DANS LA TRIBU.

Je passai deux mois m'éloignant toujours des endroits où j'avais été autrefois si heureux, et jamais l'idée des angoisses que ma famille devait éprouver de mon absence ne se présenta à mon esprit. Je ne vivais plus depuis longtemps que de chasse et de pêche. Je m'étais ainsi habitué aux bruits des bois, et pouvais à mon oreille et à l'examen de la piste reconnaître quelle était la bête fauve, et quelquefois la tribu du sauvage qui avaient traversé les sentiers que je parcourais.
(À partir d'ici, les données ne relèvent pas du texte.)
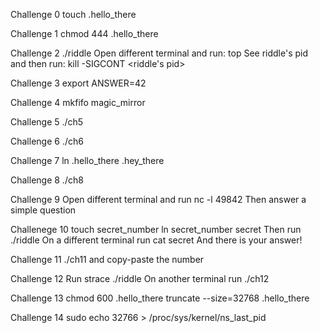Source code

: Challenge 0
	touch .hello_there


Challenge 1
	chmod 444 .hello_there


Challenge 2
	./riddle
Open different terminal and run:
	top
See riddle's pid and then run:
	kill -SIGCONT <riddle's pid>


Challenge 3
	export ANSWER=42


Challenge 4
	mkfifo magic_mirror


Challenge 5
	./ch5


Challenge 6
	./ch6


Challenge 7
	ln .hello_there .hey_there


Challenge 8
	./ch8


Challenge 9
Open different terminal and run
	nc -l 49842
Then answer a simple question

	
Challenege 10
	touch secret_number
	ln secret_number secret
Then run
	./riddle
On a different terminal run
	cat secret
And there is your answer!


Challenge 11
	./ch11
and copy-paste the number


Challenge 12
Run
	strace ./riddle
On another terminal run 
	./ch12 <path> <character>


Challenge 13
	chmod 600 .hello_there
	truncate --size=32768 .hello_there


Challenge 14
	sudo echo 32766 > /proc/sys/kernel/ns_last_pid


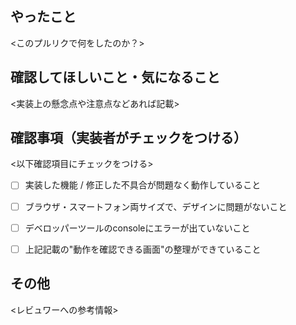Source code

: ## やったこと
<このプルリクで何をしたのか？>


## 確認してほしいこと・気になること
<実装上の懸念点や注意点などあれば記載>


## 確認事項（実装者がチェックをつける）
<以下確認項目にチェックをつける>
- [ ] 実装した機能 / 修正した不具合が問題なく動作していること
- [ ] ブラウザ・スマートフォン両サイズで、デザインに問題がないこと
- [ ] デベロッパーツールのconsoleにエラーが出ていないこと
- [ ] 上記記載の"動作を確認できる画面"の整理ができていること


## その他
<レビュワーへの参考情報>
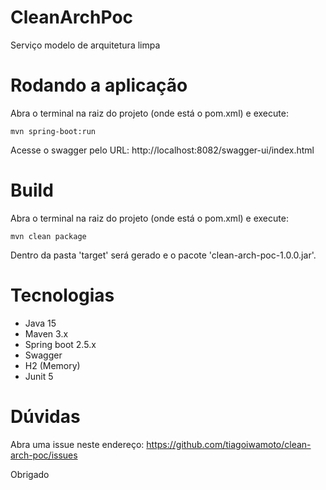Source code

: # CleanArchPoc
Serviço modelo de arquitetura limpa

# Rodando a aplicação
Abra o terminal na raiz do projeto (onde está o pom.xml) e execute:

    mvn spring-boot:run

Acesse o swagger pelo URL: http://localhost:8082/swagger-ui/index.html

# Build
Abra o terminal na raiz do projeto (onde está o pom.xml) e execute:

    mvn clean package

Dentro da pasta 'target' será gerado e o pacote 'clean-arch-poc-1.0.0.jar'.

# Tecnologias
- Java 15
- Maven 3.x
- Spring boot 2.5.x
- Swagger
- H2 (Memory)
- Junit 5

# Dúvidas
Abra uma issue neste endereço:
https://github.com/tiagoiwamoto/clean-arch-poc/issues

Obrigado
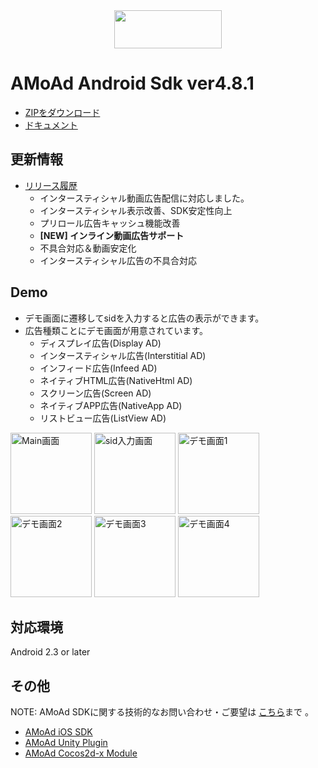 <div align="center">
<img width="172" height="61" src="http://www.amoad.com/images/logo.png">
</div>

# AMoAd Android Sdk ver4.8.1

- [ZIPをダウンロード](https://github.com/amoad/amoad-android-sdk/archive/v4.8.zip)
- [ドキュメント](https://github.com/amoad/amoad-android-sdk/wiki)

## 更新情報
* [リリース履歴](https://github.com/amoad/amoad-android-sdk/releases)
  * インタースティシャル動画広告配信に対応しました。
  * インタースティシャル表示改善、SDK安定性向上
  * プリロール広告キャッシュ機能改善
  * **[NEW] インライン動画広告サポート**
  * 不具合対応＆動画安定化
  * インタースティシャル広告の不具合対応

## Demo
* デモ画面に遷移してsidを入力すると広告の表示ができます。
* 広告種類ことにデモ画面が用意されています。
  * ディスプレイ広告(Display AD)
  * インタースティシャル広告(Interstitial AD)
  * インフィード広告(Infeed AD)
  * ネイティブHTML広告(NativeHtml AD)
  * スクリーン広告(Screen AD)
  * ネイティブAPP広告(NativeApp AD)
  * リストビュー広告(ListView AD)

<div>
	<img src="/Images/MainActivity.png" width=130 alt="Main画面">
	<img src="/Images/FormActivity.png" width=130 alt="sid入力画面">
	<img src="/Images/DisplayActivity.png" width=130 alt="デモ画面1">
	<img src="/Images/InterstitialActivity.png" width=130 alt="デモ画面2">
	<img src="/Images/InfeedActivity.png" width=130 alt="デモ画面3">
	<img src="/Images/ScreenActivity.png" width=130 alt="デモ画面4">
</div>

## 対応環境
Android 2.3 or later

## その他
NOTE: AMoAd SDKに関する技術的なお問い合わせ・ご要望は [こちら](https://github.com/amoad/amoad-ios-sdk/issues)まで 。

- [AMoAd iOS SDK](https://github.com/amoad/amoad-ios-sdk)
- [AMoAd Unity Plugin](https://github.com/amoad/amoad-unity-plugin)
- [AMoAd Cocos2d-x Module](https://github.com/amoad/amoad-cocos2dx-module)

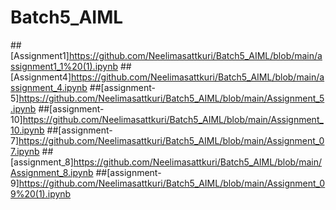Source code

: # Batch5_AIML
##[Assignment1]https://github.com/Neelimasattkuri/Batch5_AIML/blob/main/assignment1_1%20(1).ipynb
##[Assignment4]https://github.com/Neelimasattkuri/Batch5_AIML/blob/main/assignment_4.ipynb
##[assignment-5]https://github.com/Neelimasattkuri/Batch5_AIML/blob/main/Assignment_5.ipynb
##[assignment-10]https://github.com/Neelimasattkuri/Batch5_AIML/blob/main/Assignment_10.ipynb
##[assignment-7]https://github.com/Neelimasattkuri/Batch5_AIML/blob/main/Assignment_07.ipynb
##[assignment_8]https://github.com/Neelimasattkuri/Batch5_AIML/blob/main/Assignment_8.ipynb
##[assignment-9]https://github.com/Neelimasattkuri/Batch5_AIML/blob/main/Assignment_09%20(1).ipynb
Un soir j'étais occupé a préparer mon repas, j'avais décidé de passer la nuit auprès d'une belle source où je m'étais installé. Depuis au delà de deux mois je n'avais point rencontré de créature humaine. J'étais tout occupé aux préparatifs du souper, qui d'ailleurs ne sont pas longs dans les bois, lorsque des craquements de branches inusités se firent entendre à quelques pas en arrière de moi. Je me retournai, deux yeux étincelants brillaient dans la demi obscurité, et mon feu faisait miroiter l'éclat de la lame d'un poignard déjà levé pour me percer. L'instinct de la conservation s'était réveillé en moi. Heureusement que mon fusil était sous ma main, je le saisis et en appuyai la gueule sur la poitrine du survenant. Ne tirez pas, me dit-il, je me rends. Jette ton poignard, m'écriai-je, ou tu es mort. Il le laissa tomber par terre, De mon côté, je déposai mon fusil, saisis mon homme d'un bras ferme, et le conduisis auprès du feu. Gare à toi, lui dis-je, d'une voix tonnante, si tu fais le moindre mouvement. Que me veux-tu? Que cherches-tu ici? Il balbutia alors quelques paroles que je ne compris pas. Je le fis asseoir en face de moi de manière que la lumière éclaira son visage. Que veux-tu lui demandai-je de nouveau? Il me répondit, j'ai faim, je veux manger. Et, certes, le gaillard m'eut bien disputé ce repas, s'il ne m'eut senti de force à lui résister. Je lui coupai une large tranche de venaison, il la dévora en aussi peu de temps que je mets à vous le dire. Je lui en donnai une seconde, et, pendant qu'il la mangeait avec la même avidité, je pus l'examiner tout à mon aise à la lueur de mon feu.

C'était un jeune sauvage à figure véritablement patibulaire. Bien que sa charpente fut robuste et osseuse, on voyait par son teint hâve et amaigri qu'il avait souffert de la misère et de la faim. Il était hideux, son visage reflétait toutes les mauvaises passions de son âme, et en l'interrogeant je pus me convaincre qu'il était aussi laid au moral qu'au physique. Il appartenait à une de ces races abâtardis de sauvages, qui ont pris tous les défauts et les vices des blancs, sans même en avoir conservé leurs rares qualités. Il me raconta avec un cynisme étrange ses vols et ses rapines, me nomma avec des ricanements sataniques les victimes qu'il avait faites en tous genres. Puis il confessa qu'il s'était échappé de la prison dans laquelle il avait été enfermé pour la troisième fois. Je compris d'après ses paroles, que ce n'était pas une évasion, mais le dégoût ou la crainte qu'il ne gâtât les autres prisonniers, fussent-ils même des plus pervers, l'avait fait rejeter de son sein. C'était d'ailleurs dans un temps où l'on croyait que le jeune délinquant, ne devait pas venir en contact et prendre les leçons des plus roués ou infâmes bandits.

Je le fis ainsi longtemps causer, et m'assurai que je pourrais le dominer. Je me convainquis qu'il serait le meilleur instrument de ma vengeance, et lui demandai ses projets d'avenir. Il m'apprit qu'il allait rejoindre une tribu Iroquoise qui se trouvait à quelques vingt lieues plus loin.

Pourquoi lui demandai-je ne vas-tu pas rejoindre tes frères de ta tribu? Ils ne voudront plus me recevoir, me répondit-il. C'est la troisième fois qu'ils m'ont chassé.

Je suis Huron, ajouta-t-il, d'un ton déterminé, mais malheur à eux quand je serai chez les Iroquois, et que j'aurai le moyen de me venger.

Nous causâmes longtemps, bien longtemps et mêlâmes deux gouttes de sang que nous tirâmes l'un de l'autre avec la pointe d'un couteau, en signe d'éternelle alliance. C'est un serment que le sauvage, fut-il le plus renégat, n'oserait pas violer. Il convint de plus qu'il m'obéirait aveuglement.

Peut-être est-ce le temps de dire ici que, malgré ma scélératesse, je suis toujours resté franchement l'ami de mon, pays.

Je lui ordonnai de me conduire dans sa propre tribu, me faisant fort de lui obtenir son pardon.